--- START ---

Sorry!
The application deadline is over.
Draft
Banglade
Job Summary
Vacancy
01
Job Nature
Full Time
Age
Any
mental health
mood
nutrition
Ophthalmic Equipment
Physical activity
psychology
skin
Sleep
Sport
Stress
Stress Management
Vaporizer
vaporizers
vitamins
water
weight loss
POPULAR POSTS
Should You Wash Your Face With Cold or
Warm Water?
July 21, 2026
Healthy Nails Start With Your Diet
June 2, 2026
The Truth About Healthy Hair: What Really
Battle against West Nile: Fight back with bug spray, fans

--- END ---
--- START ---

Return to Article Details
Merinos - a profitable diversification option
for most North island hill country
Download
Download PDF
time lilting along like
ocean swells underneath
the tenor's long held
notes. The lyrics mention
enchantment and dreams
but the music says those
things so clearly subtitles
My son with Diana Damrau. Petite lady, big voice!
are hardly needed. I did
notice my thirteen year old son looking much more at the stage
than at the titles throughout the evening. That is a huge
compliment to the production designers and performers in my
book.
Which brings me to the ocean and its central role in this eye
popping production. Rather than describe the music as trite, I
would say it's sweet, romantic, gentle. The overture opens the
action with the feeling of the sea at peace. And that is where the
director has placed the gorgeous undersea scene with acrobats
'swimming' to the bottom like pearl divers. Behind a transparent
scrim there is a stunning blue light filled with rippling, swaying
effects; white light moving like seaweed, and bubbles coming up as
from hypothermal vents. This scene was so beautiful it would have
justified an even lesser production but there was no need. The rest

--- END ---

*Task details*
How many lines in the records contain the word "production"? Reply with the number alone.

*Written solution*
3